__Source passage__:
Posts on books, reading, bookshelves, collecting books, buying books, culling books, not culling books, have been coming to my attention in the last few days (check out Cedar Sanderson’s post, Bibliophilia). I have a LOT of books. My husband has a LOT of books. Between us we have TONS of books. We live in a small two-bedroom apartment. There is not a lot of extra room. We turned the front room, which was meant to be the main bedroom, into a home office for both of us. It has five bookcases. The hallway has two, the living room has three, and the bedroom has one. This isn’t even dealing with the ten or so banker’s boxes of books that came from my campus office.

Before we moved away from California twenty years ago, I purged at least a hundred books. These were books that I had bought, read once (well before electronic books) and hadn’t picked up again. When we moved in together I had boxed them up and put them in storage. A year later, realizing I had not once looked for any of the books in storage, I donated them all to the local Goodwill.

My husband and I have different tastes in books. He prefers, and almost exclusively reads, non-fiction. It can be historical, historical analysis, political, but I don’t think I’ve ever seen him reading fiction. I, on the other hand, love urban fantasy (duh), swords and sorcery, mysteries, and science fiction. I also like a range of authors like Tom Clancy, P.G. Wodehouse, John LeCarre, Terry Prachett. We both like biographies, especially about bands and singers we like (we do share pretty identical tastes in music).

__Data provided__:

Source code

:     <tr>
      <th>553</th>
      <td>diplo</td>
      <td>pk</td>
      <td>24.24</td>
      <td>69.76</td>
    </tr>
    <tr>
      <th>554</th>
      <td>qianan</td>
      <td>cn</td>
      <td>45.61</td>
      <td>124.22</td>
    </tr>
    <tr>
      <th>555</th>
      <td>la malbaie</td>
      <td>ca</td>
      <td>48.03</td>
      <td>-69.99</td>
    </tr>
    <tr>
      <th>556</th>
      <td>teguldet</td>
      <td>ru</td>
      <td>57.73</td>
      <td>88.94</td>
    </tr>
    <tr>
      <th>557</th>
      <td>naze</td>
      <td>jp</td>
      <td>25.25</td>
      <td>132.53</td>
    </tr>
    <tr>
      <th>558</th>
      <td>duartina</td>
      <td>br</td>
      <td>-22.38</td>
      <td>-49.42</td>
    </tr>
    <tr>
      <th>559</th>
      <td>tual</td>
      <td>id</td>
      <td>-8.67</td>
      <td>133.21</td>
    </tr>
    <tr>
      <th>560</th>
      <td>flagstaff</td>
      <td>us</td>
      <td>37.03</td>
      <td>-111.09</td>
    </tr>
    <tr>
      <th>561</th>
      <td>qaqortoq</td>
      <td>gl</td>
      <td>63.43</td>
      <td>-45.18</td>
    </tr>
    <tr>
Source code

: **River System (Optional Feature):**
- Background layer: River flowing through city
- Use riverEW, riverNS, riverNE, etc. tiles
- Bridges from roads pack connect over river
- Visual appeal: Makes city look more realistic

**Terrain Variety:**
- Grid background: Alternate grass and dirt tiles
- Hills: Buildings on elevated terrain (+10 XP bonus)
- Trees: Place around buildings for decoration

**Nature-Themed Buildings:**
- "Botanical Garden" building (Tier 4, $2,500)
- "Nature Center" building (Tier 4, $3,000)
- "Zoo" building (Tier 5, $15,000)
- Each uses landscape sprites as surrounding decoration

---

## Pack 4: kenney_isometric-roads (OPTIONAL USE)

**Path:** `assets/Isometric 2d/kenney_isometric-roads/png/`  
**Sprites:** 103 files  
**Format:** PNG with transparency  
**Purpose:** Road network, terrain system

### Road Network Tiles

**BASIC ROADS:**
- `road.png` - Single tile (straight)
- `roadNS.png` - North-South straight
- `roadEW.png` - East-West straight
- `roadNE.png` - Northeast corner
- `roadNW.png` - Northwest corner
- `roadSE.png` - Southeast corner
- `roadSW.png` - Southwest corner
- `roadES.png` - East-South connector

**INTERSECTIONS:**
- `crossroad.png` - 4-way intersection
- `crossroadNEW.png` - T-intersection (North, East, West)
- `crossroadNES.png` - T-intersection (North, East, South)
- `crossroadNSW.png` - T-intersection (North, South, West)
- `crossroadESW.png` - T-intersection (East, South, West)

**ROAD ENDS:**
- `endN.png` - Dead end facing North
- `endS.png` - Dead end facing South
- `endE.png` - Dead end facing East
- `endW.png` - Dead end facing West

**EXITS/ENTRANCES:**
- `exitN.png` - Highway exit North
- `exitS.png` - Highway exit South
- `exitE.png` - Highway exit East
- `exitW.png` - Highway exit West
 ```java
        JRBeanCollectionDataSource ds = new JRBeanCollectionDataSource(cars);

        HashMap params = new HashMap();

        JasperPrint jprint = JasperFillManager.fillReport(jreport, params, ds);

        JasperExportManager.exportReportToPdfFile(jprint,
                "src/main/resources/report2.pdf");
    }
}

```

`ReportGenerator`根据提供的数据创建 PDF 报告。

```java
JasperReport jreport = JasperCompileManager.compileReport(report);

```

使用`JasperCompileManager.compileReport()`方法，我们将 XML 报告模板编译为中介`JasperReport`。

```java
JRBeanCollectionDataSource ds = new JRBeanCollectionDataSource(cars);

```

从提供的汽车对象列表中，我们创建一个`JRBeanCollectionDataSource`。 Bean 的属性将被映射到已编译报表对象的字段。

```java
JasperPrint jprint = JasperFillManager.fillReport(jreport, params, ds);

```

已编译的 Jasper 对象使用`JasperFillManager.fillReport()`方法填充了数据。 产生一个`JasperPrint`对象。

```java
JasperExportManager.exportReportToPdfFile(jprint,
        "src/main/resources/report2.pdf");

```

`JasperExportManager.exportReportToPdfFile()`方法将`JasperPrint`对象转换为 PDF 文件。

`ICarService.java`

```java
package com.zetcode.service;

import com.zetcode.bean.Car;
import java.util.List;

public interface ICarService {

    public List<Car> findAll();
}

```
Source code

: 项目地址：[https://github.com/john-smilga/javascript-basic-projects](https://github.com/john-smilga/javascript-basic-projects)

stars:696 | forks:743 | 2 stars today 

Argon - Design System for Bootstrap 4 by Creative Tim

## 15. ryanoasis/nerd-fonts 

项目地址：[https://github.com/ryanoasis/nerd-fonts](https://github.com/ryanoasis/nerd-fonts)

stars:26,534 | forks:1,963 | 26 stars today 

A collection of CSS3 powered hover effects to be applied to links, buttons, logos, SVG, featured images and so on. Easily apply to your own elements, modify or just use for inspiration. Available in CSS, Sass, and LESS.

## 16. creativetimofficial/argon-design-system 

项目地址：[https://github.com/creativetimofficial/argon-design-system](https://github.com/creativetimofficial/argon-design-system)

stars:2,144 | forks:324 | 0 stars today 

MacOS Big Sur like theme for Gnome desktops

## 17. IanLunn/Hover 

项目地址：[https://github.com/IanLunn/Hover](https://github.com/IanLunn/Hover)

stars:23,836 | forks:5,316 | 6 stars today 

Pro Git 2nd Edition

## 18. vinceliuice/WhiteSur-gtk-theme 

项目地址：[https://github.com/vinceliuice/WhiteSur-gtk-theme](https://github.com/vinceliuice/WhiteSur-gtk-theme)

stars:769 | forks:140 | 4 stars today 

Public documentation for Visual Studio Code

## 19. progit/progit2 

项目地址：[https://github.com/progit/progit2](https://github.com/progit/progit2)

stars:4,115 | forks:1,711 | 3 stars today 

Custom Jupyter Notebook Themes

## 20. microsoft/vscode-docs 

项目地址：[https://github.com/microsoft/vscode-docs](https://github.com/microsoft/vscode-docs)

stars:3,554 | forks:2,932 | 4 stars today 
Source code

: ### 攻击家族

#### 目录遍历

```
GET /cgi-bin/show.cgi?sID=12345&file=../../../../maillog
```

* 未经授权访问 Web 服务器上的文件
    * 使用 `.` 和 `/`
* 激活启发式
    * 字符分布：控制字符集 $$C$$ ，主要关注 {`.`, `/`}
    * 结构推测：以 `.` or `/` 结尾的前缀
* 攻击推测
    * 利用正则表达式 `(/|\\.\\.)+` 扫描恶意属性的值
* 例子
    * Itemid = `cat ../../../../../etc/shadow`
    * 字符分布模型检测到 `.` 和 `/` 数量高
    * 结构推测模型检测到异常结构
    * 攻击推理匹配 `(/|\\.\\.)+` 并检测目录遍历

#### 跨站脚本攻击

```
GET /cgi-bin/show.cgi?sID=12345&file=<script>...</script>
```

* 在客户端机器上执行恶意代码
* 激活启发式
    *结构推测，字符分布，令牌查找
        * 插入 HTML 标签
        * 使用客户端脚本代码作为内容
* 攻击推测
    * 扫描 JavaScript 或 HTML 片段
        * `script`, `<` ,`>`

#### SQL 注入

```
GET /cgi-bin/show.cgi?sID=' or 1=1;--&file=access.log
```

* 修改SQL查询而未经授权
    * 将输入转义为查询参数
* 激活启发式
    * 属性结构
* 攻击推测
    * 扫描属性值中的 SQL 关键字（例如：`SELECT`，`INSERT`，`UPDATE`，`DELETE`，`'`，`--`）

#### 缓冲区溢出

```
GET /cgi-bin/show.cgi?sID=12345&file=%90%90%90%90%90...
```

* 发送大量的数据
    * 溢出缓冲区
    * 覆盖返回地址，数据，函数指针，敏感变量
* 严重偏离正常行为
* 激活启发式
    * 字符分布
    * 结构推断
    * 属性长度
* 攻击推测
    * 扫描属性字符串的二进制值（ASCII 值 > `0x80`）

__Work instruction__: In the post about books, why did the writer give the stored books to the local Goodwill?

__Finished exercise__: A year after boxing them up and putting them in storage, the writer realized they had not once looked for any of those books. They were books that had been bought, read once, and never picked up again.